-- GIVEN RECORDS follows --

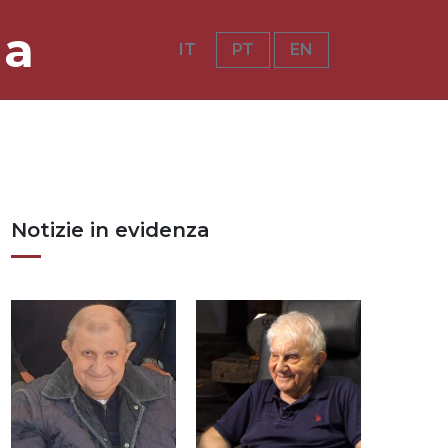
ia
IT
PT
EN
Notizie in evidenza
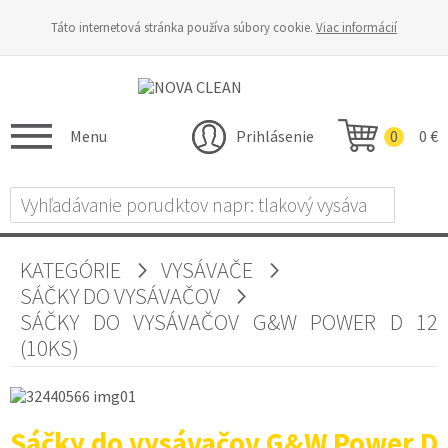
Táto internetová stránka používa súbory cookie.
Viac informácií
Menu
Prihlásenie
0
0 €
KATEGÓRIE
VYSÁVAČE
SÁČKY DO VYSÁVAČOV
SÁČKY DO VYSÁVAČOV G&W POWER D 12
(10KS)
Sáčky do vysávačov G&W Power D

-- GIVEN RECORDS concluded --

Copy the records above exactly. The pictures are not part of the copy.

## OUTPUT OF THE EXERCISE
ia
IT
PT
EN
Notizie in evidenza
Táto internetová stránka používa súbory cookie.
Viac informácií
Menu
Prihlásenie
0
0 €
KATEGÓRIE
VYSÁVAČE
SÁČKY DO VYSÁVAČOV
SÁČKY DO VYSÁVAČOV G&W POWER D 12
(10KS)
Sáčky do vysávačov G&W Power D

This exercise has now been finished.